[Collection entries]
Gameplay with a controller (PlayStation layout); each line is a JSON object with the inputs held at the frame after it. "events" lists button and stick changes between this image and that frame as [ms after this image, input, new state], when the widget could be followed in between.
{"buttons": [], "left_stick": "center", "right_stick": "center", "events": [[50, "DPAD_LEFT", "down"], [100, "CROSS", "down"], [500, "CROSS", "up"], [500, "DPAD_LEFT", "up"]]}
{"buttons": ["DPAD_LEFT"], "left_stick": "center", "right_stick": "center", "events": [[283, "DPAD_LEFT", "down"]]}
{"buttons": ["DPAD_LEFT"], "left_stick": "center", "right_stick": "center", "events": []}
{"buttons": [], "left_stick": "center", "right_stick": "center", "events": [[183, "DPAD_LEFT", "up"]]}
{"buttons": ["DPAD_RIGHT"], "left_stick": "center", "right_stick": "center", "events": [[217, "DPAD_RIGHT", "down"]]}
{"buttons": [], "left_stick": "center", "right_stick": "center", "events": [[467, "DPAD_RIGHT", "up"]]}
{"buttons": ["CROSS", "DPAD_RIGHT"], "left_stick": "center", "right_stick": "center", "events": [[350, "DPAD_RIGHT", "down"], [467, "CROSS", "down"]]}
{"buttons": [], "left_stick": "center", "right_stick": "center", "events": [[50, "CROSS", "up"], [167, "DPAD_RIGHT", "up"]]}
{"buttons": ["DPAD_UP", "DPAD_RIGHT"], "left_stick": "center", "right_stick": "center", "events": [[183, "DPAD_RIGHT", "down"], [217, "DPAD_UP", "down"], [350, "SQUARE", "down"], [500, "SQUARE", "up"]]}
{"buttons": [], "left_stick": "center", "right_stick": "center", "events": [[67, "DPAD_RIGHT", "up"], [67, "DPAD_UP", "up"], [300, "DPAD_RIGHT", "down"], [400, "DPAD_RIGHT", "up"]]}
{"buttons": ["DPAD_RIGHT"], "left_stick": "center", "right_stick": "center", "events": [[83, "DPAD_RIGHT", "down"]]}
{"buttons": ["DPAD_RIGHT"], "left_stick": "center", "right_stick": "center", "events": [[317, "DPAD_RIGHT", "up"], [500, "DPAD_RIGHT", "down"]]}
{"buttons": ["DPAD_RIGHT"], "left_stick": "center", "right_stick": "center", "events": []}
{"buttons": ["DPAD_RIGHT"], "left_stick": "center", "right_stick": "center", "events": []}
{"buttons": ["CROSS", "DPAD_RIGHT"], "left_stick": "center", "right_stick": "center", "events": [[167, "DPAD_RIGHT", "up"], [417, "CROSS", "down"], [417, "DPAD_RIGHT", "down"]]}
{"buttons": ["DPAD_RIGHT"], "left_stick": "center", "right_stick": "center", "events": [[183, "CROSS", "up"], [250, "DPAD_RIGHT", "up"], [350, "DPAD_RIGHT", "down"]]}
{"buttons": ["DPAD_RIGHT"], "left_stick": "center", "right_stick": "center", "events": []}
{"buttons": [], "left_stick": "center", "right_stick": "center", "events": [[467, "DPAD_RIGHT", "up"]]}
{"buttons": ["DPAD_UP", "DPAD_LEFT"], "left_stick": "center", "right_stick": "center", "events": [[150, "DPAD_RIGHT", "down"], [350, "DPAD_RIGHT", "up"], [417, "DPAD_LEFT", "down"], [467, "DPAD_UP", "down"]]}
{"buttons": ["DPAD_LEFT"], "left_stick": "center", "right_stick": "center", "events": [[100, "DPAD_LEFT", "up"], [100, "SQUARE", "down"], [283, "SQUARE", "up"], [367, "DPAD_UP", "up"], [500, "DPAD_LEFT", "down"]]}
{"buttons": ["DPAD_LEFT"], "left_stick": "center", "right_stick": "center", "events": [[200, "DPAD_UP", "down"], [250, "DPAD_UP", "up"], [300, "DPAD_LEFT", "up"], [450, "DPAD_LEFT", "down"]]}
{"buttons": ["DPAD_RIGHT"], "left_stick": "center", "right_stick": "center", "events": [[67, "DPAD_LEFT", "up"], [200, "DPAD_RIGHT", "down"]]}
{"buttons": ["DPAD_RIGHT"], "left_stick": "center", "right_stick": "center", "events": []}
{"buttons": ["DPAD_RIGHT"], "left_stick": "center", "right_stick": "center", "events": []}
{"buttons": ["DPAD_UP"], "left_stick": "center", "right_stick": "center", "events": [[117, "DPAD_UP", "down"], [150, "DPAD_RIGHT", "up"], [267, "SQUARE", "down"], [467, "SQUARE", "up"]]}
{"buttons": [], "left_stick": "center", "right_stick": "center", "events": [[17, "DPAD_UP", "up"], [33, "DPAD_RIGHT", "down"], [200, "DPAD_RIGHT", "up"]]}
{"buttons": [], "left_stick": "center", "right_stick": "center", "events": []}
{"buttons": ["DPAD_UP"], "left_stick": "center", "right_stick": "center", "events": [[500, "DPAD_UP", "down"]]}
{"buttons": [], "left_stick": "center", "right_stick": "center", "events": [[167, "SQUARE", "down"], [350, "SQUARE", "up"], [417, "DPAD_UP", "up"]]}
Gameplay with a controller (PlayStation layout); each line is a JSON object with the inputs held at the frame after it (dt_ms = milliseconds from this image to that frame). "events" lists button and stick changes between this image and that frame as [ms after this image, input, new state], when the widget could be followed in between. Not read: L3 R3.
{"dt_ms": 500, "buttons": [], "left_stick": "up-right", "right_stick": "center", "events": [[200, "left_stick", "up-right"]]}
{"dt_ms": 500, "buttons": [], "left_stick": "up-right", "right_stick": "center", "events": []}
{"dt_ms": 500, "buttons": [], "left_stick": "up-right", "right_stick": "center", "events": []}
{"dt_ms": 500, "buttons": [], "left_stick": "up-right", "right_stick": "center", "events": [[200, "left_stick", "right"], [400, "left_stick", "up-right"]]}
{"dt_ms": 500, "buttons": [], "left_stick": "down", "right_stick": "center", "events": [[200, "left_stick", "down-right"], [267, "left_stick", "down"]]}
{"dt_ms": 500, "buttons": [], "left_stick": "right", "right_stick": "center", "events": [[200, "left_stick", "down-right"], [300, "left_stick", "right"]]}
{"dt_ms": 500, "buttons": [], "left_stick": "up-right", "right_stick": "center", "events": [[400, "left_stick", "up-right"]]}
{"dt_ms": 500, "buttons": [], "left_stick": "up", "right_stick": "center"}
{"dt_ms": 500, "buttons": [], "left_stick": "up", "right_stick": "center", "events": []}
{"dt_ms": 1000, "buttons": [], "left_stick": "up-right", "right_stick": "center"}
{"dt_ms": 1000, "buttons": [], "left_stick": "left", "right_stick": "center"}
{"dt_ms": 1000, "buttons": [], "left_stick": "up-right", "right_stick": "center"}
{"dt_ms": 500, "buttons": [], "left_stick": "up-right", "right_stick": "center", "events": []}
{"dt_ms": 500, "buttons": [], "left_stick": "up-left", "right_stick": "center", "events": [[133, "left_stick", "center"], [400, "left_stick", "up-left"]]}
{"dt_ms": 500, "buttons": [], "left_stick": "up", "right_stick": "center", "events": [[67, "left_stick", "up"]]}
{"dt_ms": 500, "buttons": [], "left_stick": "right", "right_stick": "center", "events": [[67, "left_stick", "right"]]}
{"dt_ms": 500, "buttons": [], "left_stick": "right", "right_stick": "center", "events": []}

__TASK OBJECTIVE__: List all lines above in which the string "held" appears.

__RESPONSE AREA__:
Gameplay with a controller (PlayStation layout); each line is a JSON object with the inputs held at the frame after it. "events" lists button and stick changes between this image and that frame as [ms after this image, input, new state], when the widget could be followed in between.
Gameplay with a controller (PlayStation layout); each line is a JSON object with the inputs held at the frame after it (dt_ms = milliseconds from this image to that frame). "events" lists button and stick changes between this image and that frame as [ms after this image, input, new state], when the widget could be followed in between. Not read: L3 R3.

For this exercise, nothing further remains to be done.